Berufsbezogene Überzeugungen weisen eine bestimmte Nähe zu subjektiven Theorien, Vorstellungen/Auffassungen (conceptions) und pädagogischen Haltungen/Weltbildern und dem Berufsethos auf (Reusser & Pauli, 2014, S. 646 ff.). Gleichzeitig können sie hinsichtlich ihrer disziplinären Einbettung und methodischen Zugänge abgegrenzt werden (ebd.). Einige Merkmale von berufsbezogenen Überzeugungen ähneln wiederum dem Konstrukt Einstellung. Folgt man der sozialpsychologischen Literatur, besitzen Einstellungen eine kognitive Komponente bzw. gibt es kognitiv basierte Einstellungen, die sich auf den Überzeugungen der Menschen über die Eigenschaften des Einstellungsobjekts gründen (Aronson, Wilson & Akert, 2011, S. 226). Überzeugungen sind demnach „nicht weiter zerlegbare kognitive Einheiten von Einstellungen und Werthaltungen“ (Konnemann, Asshoff & Hammann, 2012, S. 57; zit. n. Ruberg & Porsch, 2017, S. 395). Demnach wären Überzeugungen ein Teil von Einstellungen. Der Befund, dass Selbstwirksamkeitsüberzeugungen16 hingegen Einstellungen beeinflussen (Engelbrecht, 2014; Hellmich, Görel & Schwab, 2016), deutet eher darauf hin, dass Überzeugungen ein von ihnen unabhängiges Konstrukt sind.
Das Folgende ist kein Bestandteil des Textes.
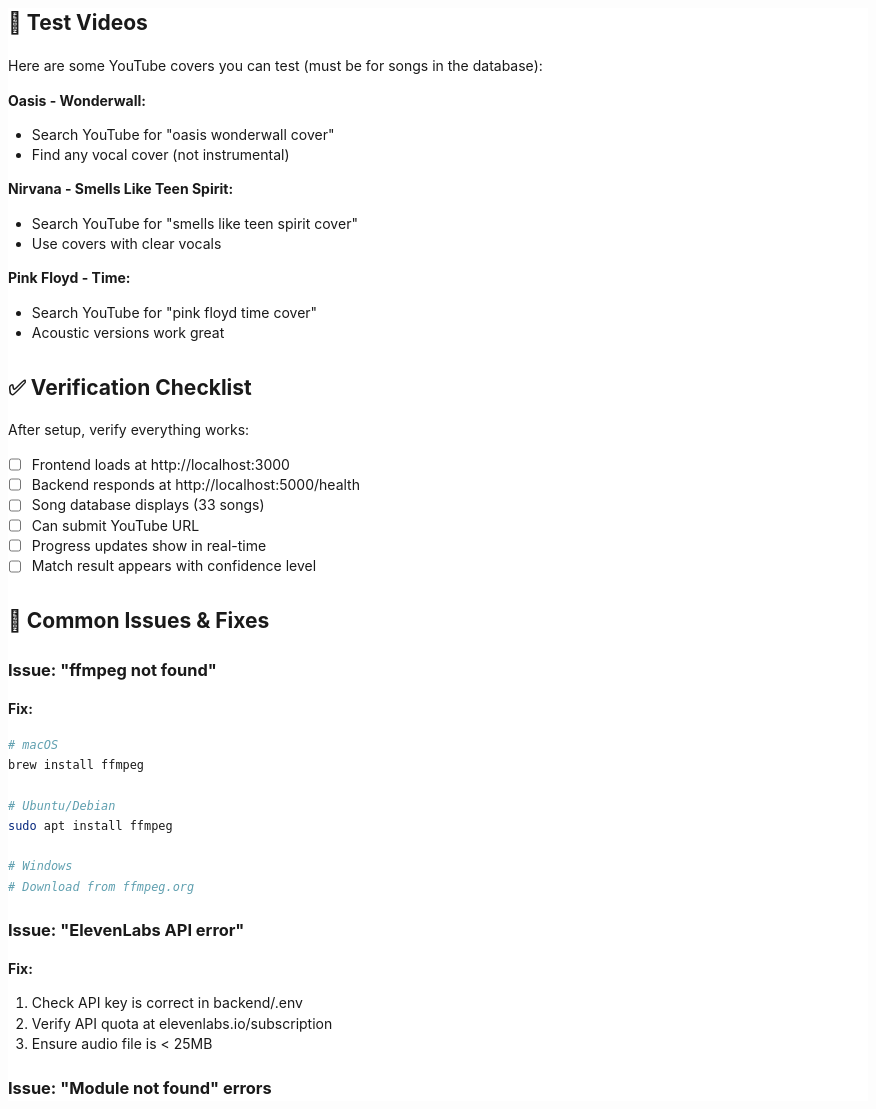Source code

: ## 🧪 Test Videos

Here are some YouTube covers you can test (must be for songs in the database):

**Oasis - Wonderwall:**
- Search YouTube for "oasis wonderwall cover"
- Find any vocal cover (not instrumental)

**Nirvana - Smells Like Teen Spirit:**
- Search YouTube for "smells like teen spirit cover"
- Use covers with clear vocals

**Pink Floyd - Time:**
- Search YouTube for "pink floyd time cover"
- Acoustic versions work great

## ✅ Verification Checklist

After setup, verify everything works:

- [ ] Frontend loads at http://localhost:3000
- [ ] Backend responds at http://localhost:5000/health
- [ ] Song database displays (33 songs)
- [ ] Can submit YouTube URL
- [ ] Progress updates show in real-time
- [ ] Match result appears with confidence level

## 🐛 Common Issues & Fixes

### Issue: "ffmpeg not found"

**Fix:**
```bash
# macOS
brew install ffmpeg

# Ubuntu/Debian
sudo apt install ffmpeg

# Windows
# Download from ffmpeg.org
```

### Issue: "ElevenLabs API error"

**Fix:**
1. Check API key is correct in backend/.env
2. Verify API quota at elevenlabs.io/subscription
3. Ensure audio file is < 25MB

### Issue: "Module not found" errors
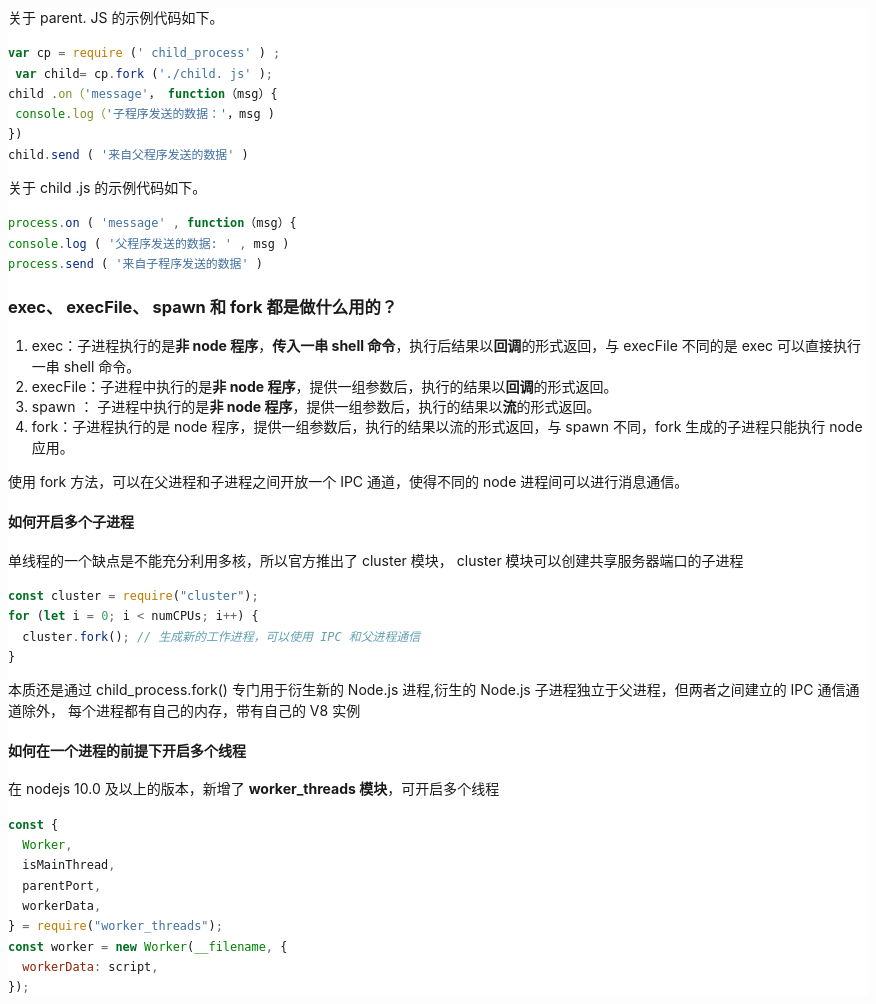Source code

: 关于 parent. JS 的示例代码如下。

```js
var cp = require (' child_process' ) ;
 var child= cp.fork ('./child. js' );
child .on（'message'， function（msg）{
 console.log（'子程序发送的数据：'，msg )
})
child.send ( '来自父程序发送的数据' )
```

关于 child .js 的示例代码如下。

```js
process.on ( 'message' , function（msg）{
console.log ( '父程序发送的数据: ' , msg )
process.send ( '来自子程序发送的数据' )
```

### exec、 execFile、 spawn 和 fork 都是做什么用的？

1. exec：子进程执行的是**非 node 程序**，**传入一串 shell 命令**，执行后结果以**回调**的形式返回，与 execFile 不同的是 exec 可以直接执行一串 shell 命令。
2. execFile：子进程中执行的是**非 node 程序**，提供一组参数后，执行的结果以**回调**的形式返回。
3. spawn ： 子进程中执行的是**非 node 程序**，提供一组参数后，执行的结果以**流**的形式返回。
4. fork：子进程执行的是 node 程序，提供一组参数后，执行的结果以流的形式返回，与 spawn 不同，fork 生成的子进程只能执行 node 应用。

使用 fork 方法，可以在父进程和子进程之间开放一个 IPC 通道，使得不同的 node 进程间可以进行消息通信。

#### 如何开启多个子进程

单线程的一个缺点是不能充分利用多核，所以官方推出了 cluster 模块， cluster 模块可以创建共享服务器端口的子进程

```js
const cluster = require("cluster");
for (let i = 0; i < numCPUs; i++) {
  cluster.fork(); // 生成新的工作进程，可以使用 IPC 和父进程通信
}
```

本质还是通过 child_process.fork() 专门用于衍生新的 Node.js 进程,衍生的 Node.js 子进程独立于父进程，但两者之间建立的 IPC 通信通道除外， 每个进程都有自己的内存，带有自己的 V8 实例

#### 如何在一个进程的前提下开启多个线程

在 nodejs 10.0 及以上的版本，新增了 **worker_threads 模块**，可开启多个线程

```js
const {
  Worker,
  isMainThread,
  parentPort,
  workerData,
} = require("worker_threads");
const worker = new Worker(__filename, {
  workerData: script,
});
```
Es liegen also widersprüchliche Konzeptualisierungen vor, deren jeweilige Gültigkeit hier nicht abschließend geklärt werden soll und kann. Die Problematik gründet sich auch auf unterschiedliche Forschungstraditionen und disziplinäre Zugänge der Autor*innen. Teachers’ Beliefs sind eng mit der kompetenzorientierten Professionalisierungsforschung im Rahmen der empirischen Bildungsforschung verbunden (Moser, 2017). In der Konzeptualisierung berufsbezogener Überzeugungen zeigt sich indes eine Anlehnung an die Soziologie Bourdieus und Oevermanns, wenn sie als „individuell verinnerlichter (kollektiver) Habitus“ (Reusser & Pauli, 2014, S. 644) bezeichnet werden.